╭─ RECORDS SHOWN
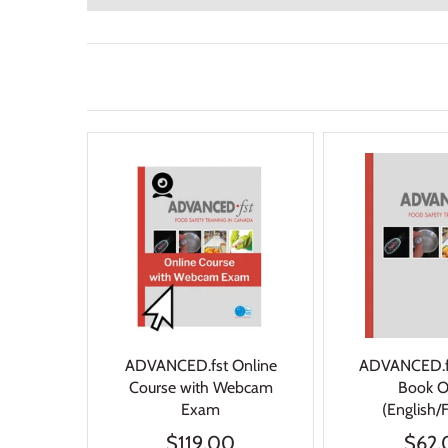
ADVANCED.fst Online
ADVANCED.f
Course with Webcam
Book 
Exam
(English/
$119.00
$62.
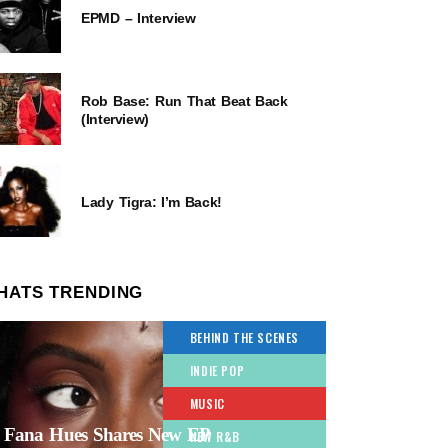
EPMD – Interview
Rob Base: Run That Beat Back
(Interview)
Lady Tigra: I’m Back!
HATS TRENDING
BEHIND THE SCENES
INDIE POP
MUSIC
Fana Hues Shares New EP
NEW R&B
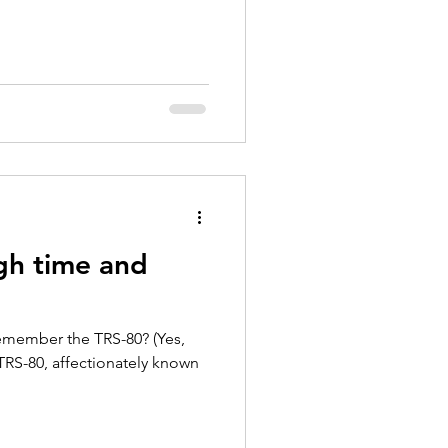
gh time and
emember the TRS-80? (Yes,
 TRS-80, affectionately known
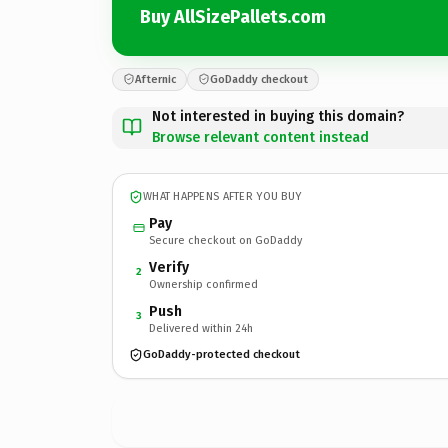
Buy AllSizePallets.com
Afternic
GoDaddy checkout
Not interested in buying this domain?
Browse relevant content instead
WHAT HAPPENS AFTER YOU BUY
Pay
Secure checkout on GoDaddy
Verify
2
Ownership confirmed
Push
3
Delivered within 24h
GoDaddy-protected checkout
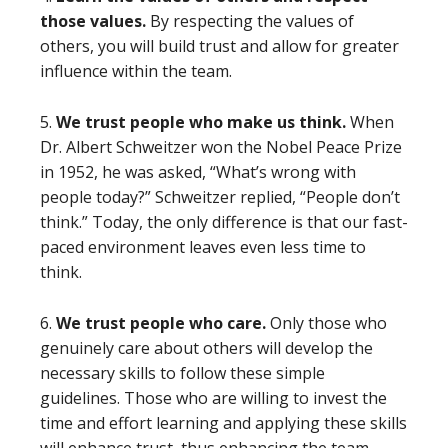
those values.
By respecting the values of
others, you will build trust and allow for greater
influence within the team.
5.
We trust people who make us think.
When
Dr. Albert Schweitzer won the Nobel Peace Prize
in 1952, he was asked, “What’s wrong with
people today?” Schweitzer replied, “People don’t
think.” Today, the only difference is that our fast-
paced environment leaves even less time to
think.
6.
We trust people who care.
Only those who
genuinely care about others will develop the
necessary skills to follow these simple
guidelines. Those who are willing to invest the
time and effort learning and applying these skills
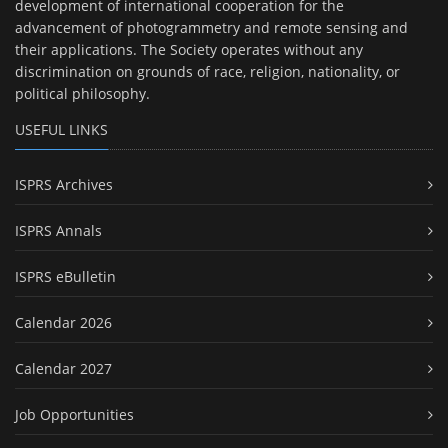
development of international cooperation for the
advancement of photogrammetry and remote sensing and
their applications. The Society operates without any
discrimination on grounds of race, religion, nationality, or
political philosophy.
USEFUL LINKS
ISPRS Archives
ISPRS Annals
ISPRS eBulletin
Calendar 2026
Calendar 2027
Job Opportunities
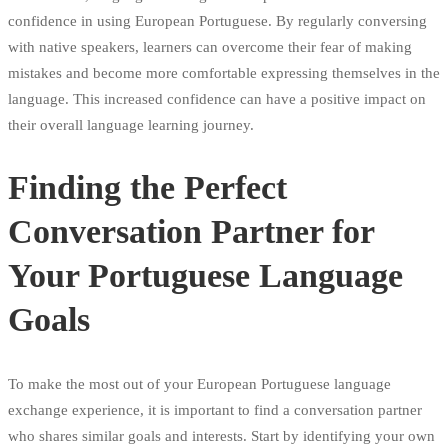
confidence in using European Portuguese. By regularly conversing
with native speakers, learners can overcome their fear of making
mistakes and become more comfortable expressing themselves in the
language. This increased confidence can have a positive impact on
their overall language learning journey.
Finding the Perfect
Conversation Partner for
Your Portuguese Language
Goals
To make the most out of your European Portuguese language
exchange experience, it is important to find a conversation partner
who shares similar goals and interests. Start by identifying your own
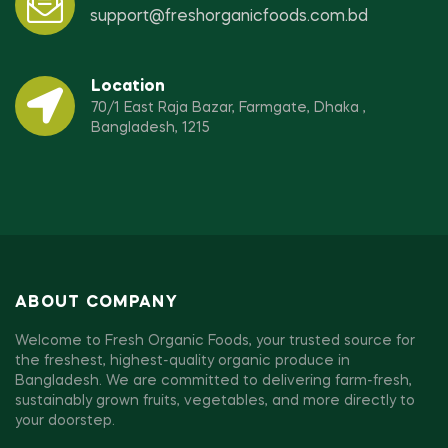
support@freshorganicfoods.com.bd
Location
70/1 East Raja Bazar, Farmgate, Dhaka ,
Bangladesh, 1215
ABOUT COMPANY
Welcome to Fresh Organic Foods, your trusted source for
the freshest, highest-quality organic produce in
Bangladesh. We are committed to delivering farm-fresh,
sustainably grown fruits, vegetables, and more directly to
your doorstep.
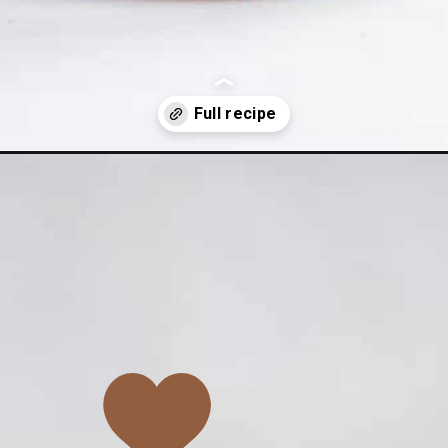
e-peanut-butter-overnight-oats/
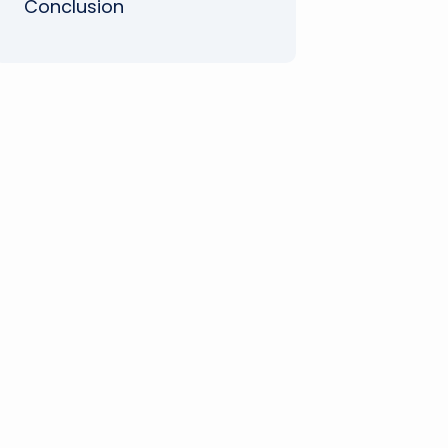
Conclusion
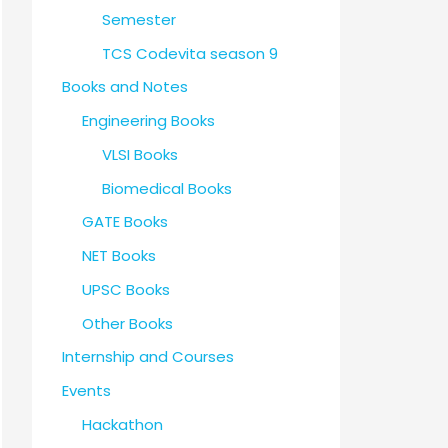
Semester
TCS Codevita season 9
Books and Notes
Engineering Books
VLSI Books
Biomedical Books
GATE Books
NET Books
UPSC Books
Other Books
Internship and Courses
Events
Hackathon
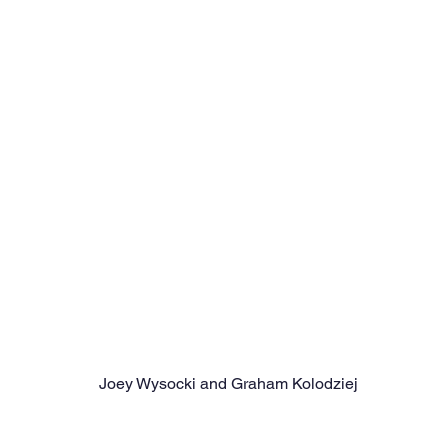
Joey Wysocki and Graham Kolodziej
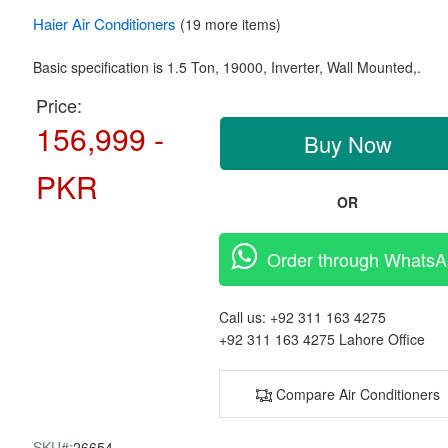
Haier
Air Conditioners
(19 more items)
Basic specification is
1.5 Ton,
19000, Inverter,
Wall Mounted,.
Price:
156,999 -
Buy Now
PKR
OR
Order through Whats
Call us:
+92 311 163 4275
+92 311 163 4275
Lahore Office
Compare Air Conditioners
SKU#:
26654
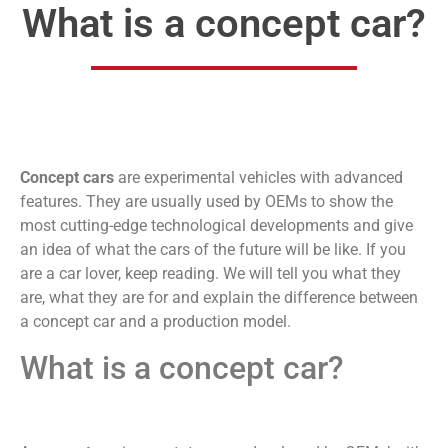
What is a concept car?
Concept cars
are experimental vehicles with advanced
features. They are usually used by OEMs to show the
most cutting-edge technological developments and give
an idea of what the cars of the future will be like. If you
are a car lover, keep reading. We will tell you what they
are, what they are for and explain the difference between
a concept car and a production model.
What is a concept car?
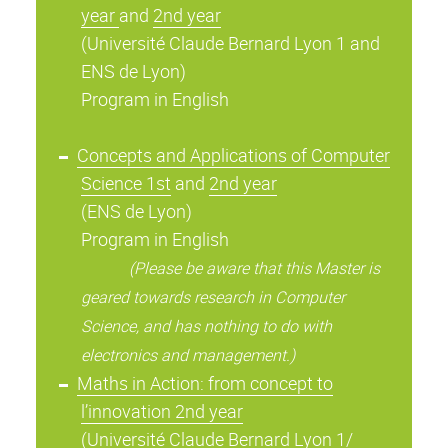
year
and
2nd year
(Université Claude Bernard Lyon 1 and
ENS de Lyon)
Program in English
Concepts and Applications of Computer
Science 1st
and
2nd year
(ENS de Lyon)
Program in English
(Please be aware that this Master is
geared towards research in Computer
Science, and has nothing to do with
electronics and management.)
Maths in Action: from concept to
l’innovation 2nd year
(Université Claude Bernard Lyon 1/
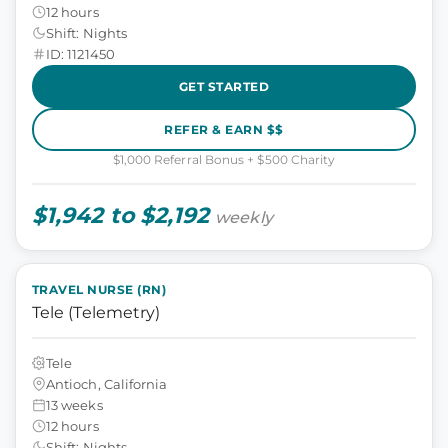
12 hours
Shift: Nights
ID: 1121450
GET STARTED
REFER & EARN $$
$1,000 Referral Bonus + $500 Charity
$1,942 to $2,192
weekly
TRAVEL NURSE (RN)
Tele (Telemetry)
Tele
Antioch, California
13 weeks
12 hours
Shift: Nights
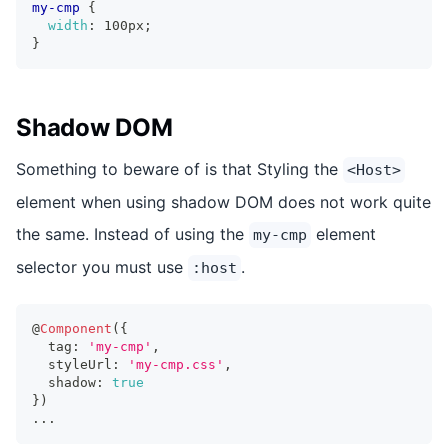
my-cmp
{
width
:
 100px
;
}
Shadow DOM
Something to beware of is that Styling the
<Host>
element when using shadow DOM does not work quite
the same. Instead of using the
element
my-cmp
selector you must use
.
:host
@
Component
(
{
  tag
:
'my-cmp'
,
  styleUrl
:
'my-cmp.css'
,
  shadow
:
true
}
)
...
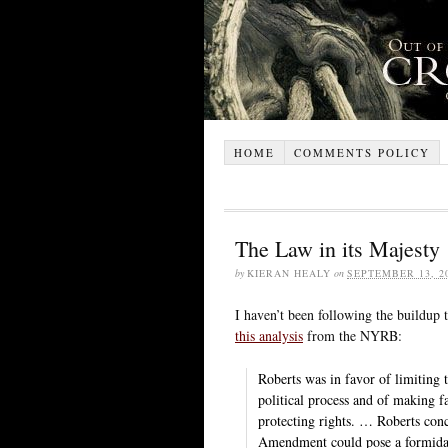
HOME
COMMENTS POLICY
The Law in its Majesty
by
KIERAN HEALY
on
SEPTEMBER 13, 2
I haven’t been following the buildup 
this analysis
from the NYRB:
Roberts was in favor of limiting 
political process and of making fa
protecting rights. … Roberts conc
Amendment could pose a formidable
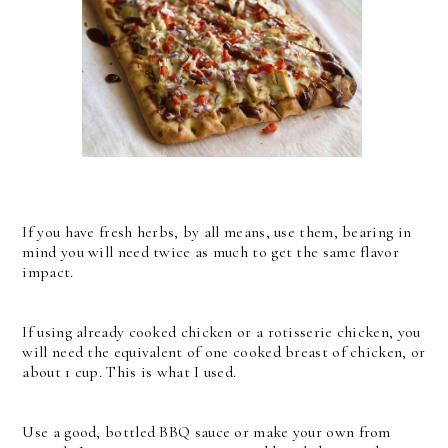
If you have fresh herbs, by all means, use them, bearing in
mind you will need twice as much to get the same flavor
impact.
If using already cooked chicken or a rotisserie chicken, you
will need the equivalent of one cooked breast of chicken, or
about 1 cup. This is what I used.
Use a good, bottled BBQ sauce or make your own from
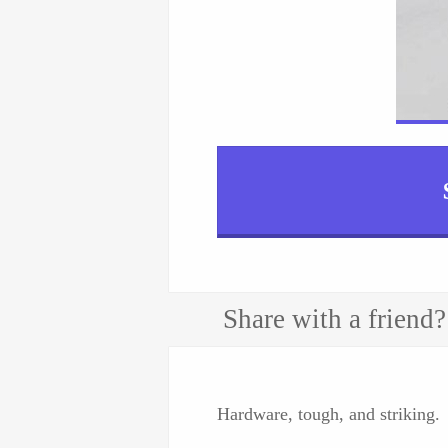
Share with a friend?
Hardware, tough, and striking.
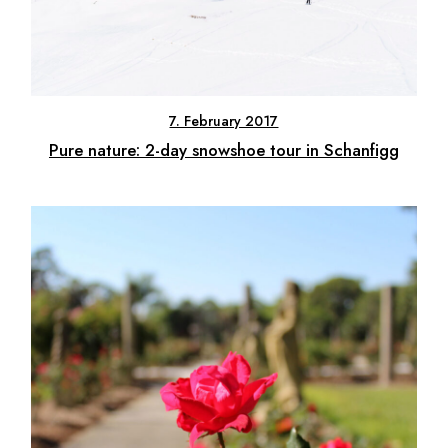
7. February 2017
Pure nature: 2-day snowshoe tour in Schanfigg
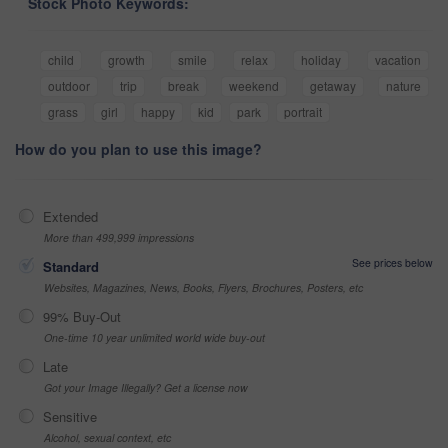
Stock Photo Keywords:
child
growth
smile
relax
holiday
vacation
outdoor
trip
break
weekend
getaway
nature
grass
girl
happy
kid
park
portrait
How do you plan to use this image?
Extended
More than 499,999 impressions
See prices below
Standard
Websites, Magazines, News, Books, Flyers, Brochures, Posters, etc
99% Buy-Out
One-time 10 year unlimited world wide buy-out
Late
Got your Image Illegally? Get a license now
Sensitive
Alcohol, sexual context, etc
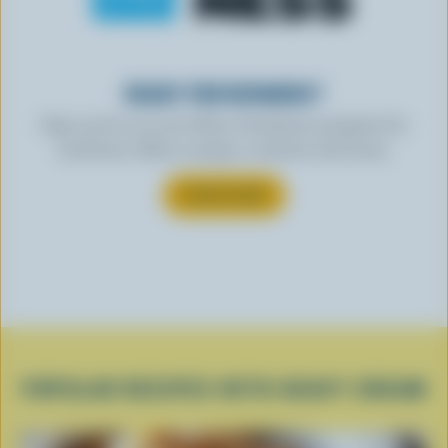
READY FOR REWARDS?
Sign up for our new More Goodness program for
exclusive offers, recipes, contests and more.
SUBSCRIBE
POPULAR RECIPES WITH HEAVY CREAM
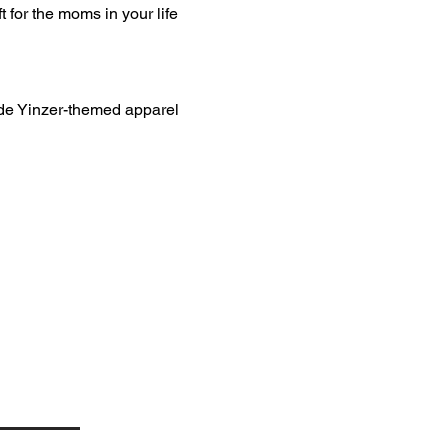
 for the moms in your life 
ade Yinzer-themed apparel 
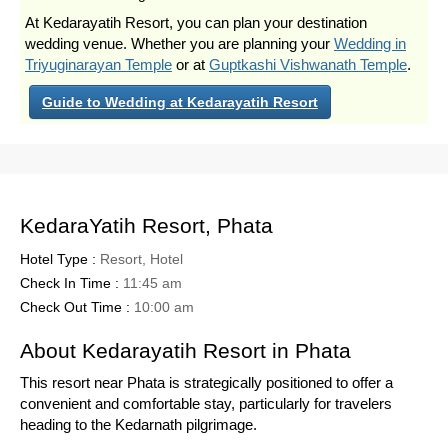
At Kedarayatih Resort, you can plan your destination
wedding venue. Whether you are planning your
Wedding in
Triyuginarayan Temple
or at
Guptkashi Vishwanath Temple
.
Guide to Wedding at Kedarayatih Resort
KedaraYatih Resort, Phata
Hotel Type :
Resort, Hotel
Check In Time :
11:45 am
Check Out Time :
10:00 am
About Kedarayatih Resort in Phata
This resort near Phata is strategically positioned to offer a
convenient and comfortable stay, particularly for travelers
heading to the Kedarnath pilgrimage.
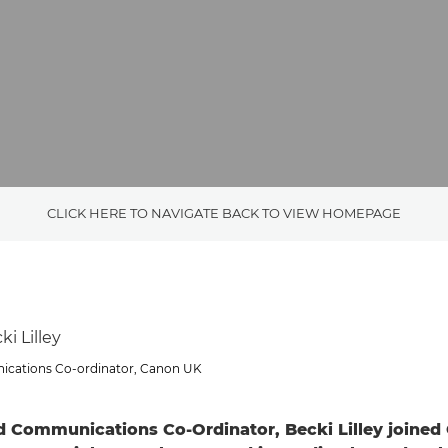
CLICK HERE TO NAVIGATE BACK TO VIEW HOMEPAGE
i Lilley
cations Co-ordinator, Canon UK
d Communications Co-Ordinator, Becki Lilley joine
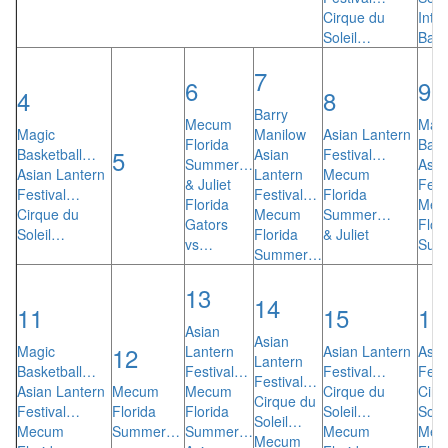
Cirque du
Inte
Soleil…
Ball
7
6
9
4
8
Barry
Mecum
Mag
Magic
Manilow
Asian Lantern
Florida
Bask
5
Basketball…
Asian
Festival…
Summer…
Asia
Asian Lantern
Lantern
Mecum
& Juliet
Fest
Festival…
Festival…
Florida
Florida
Mec
Cirque du
Mecum
Summer…
Gators
Flor
Soleil…
Florida
& Juliet
vs…
Sum
Summer…
13
14
11
15
16
Asian
Asian
12
Magic
Lantern
Asian Lantern
Asia
Lantern
Basketball…
Festival…
Festival…
Fest
Festival…
Asian Lantern
Mecum
Mecum
Cirque du
Cirq
Cirque du
Festival…
Florida
Florida
Soleil…
Sole
Soleil…
Mecum
Summer…
Summer…
Mecum
Mec
Mecum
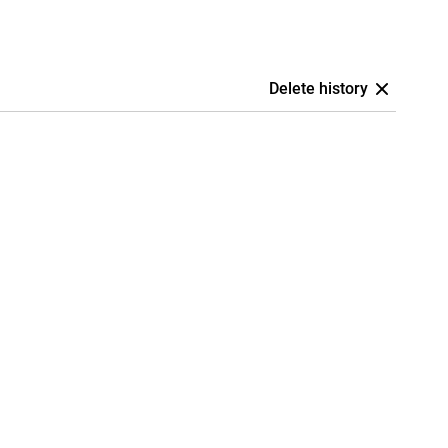
Delete history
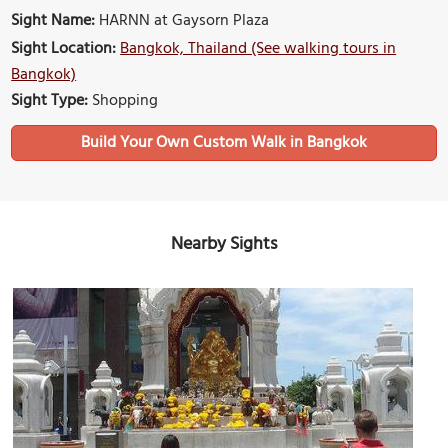
Sight Name:
HARNN at Gaysorn Plaza
Sight Location:
Bangkok, Thailand (See walking tours in
Bangkok)
Sight Type:
Shopping
Build Your Own Custom Walk in Bangkok
Nearby Sights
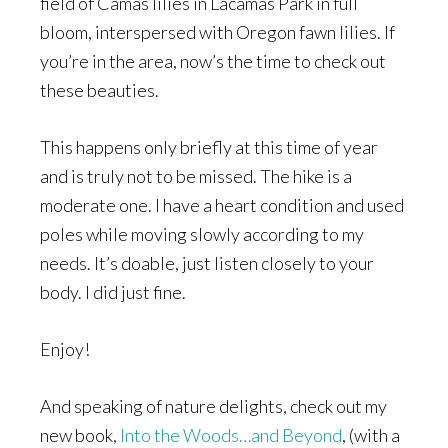
field of Camas lilies in Lacamas Park in full
bloom, interspersed with Oregon fawn lilies. If
you’re in the area, now’s the time to check out
these beauties.
This happens only briefly at this time of year
and is truly not to be missed. The hike is a
moderate one. I have a heart condition and used
poles while moving slowly according to my
needs. It’s doable, just listen closely to your
body. I did just fine.
Enjoy!
And speaking of nature delights, check out my
new book,
Into the Woods…and Beyond
, (with a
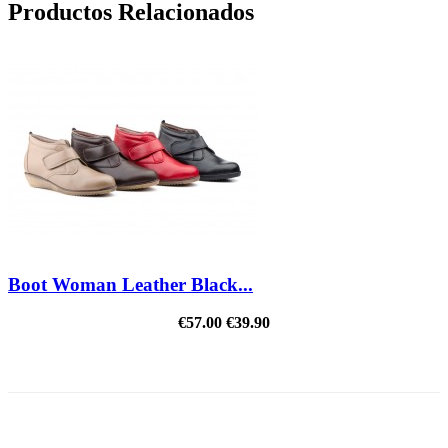
Productos Relacionados
Boot Woman Leather Black...
€57.00
€39.90
REDUCED PRICE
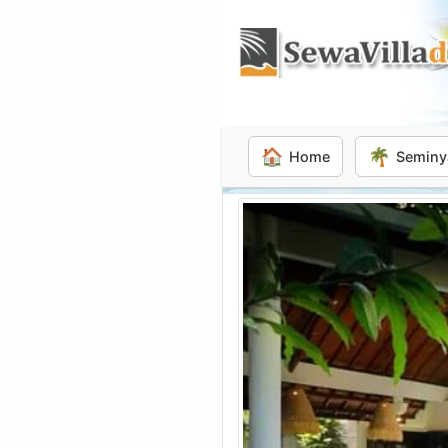
🏠
🌴
Home
Seminy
╰─
Copy out the material word for word, everything from the line containing "CLICK HERE TO NAVIGATE BACK TO VIEW HOMEPAGE" down to the line containing "d Communications Co-Ordinator, Becki", including both of those lines.

**EXERCISE RESULT:**
CLICK HERE TO NAVIGATE BACK TO VIEW HOMEPAGE
i Lilley
cations Co-ordinator, Canon UK
d Communications Co-Ordinator, Becki Lilley joine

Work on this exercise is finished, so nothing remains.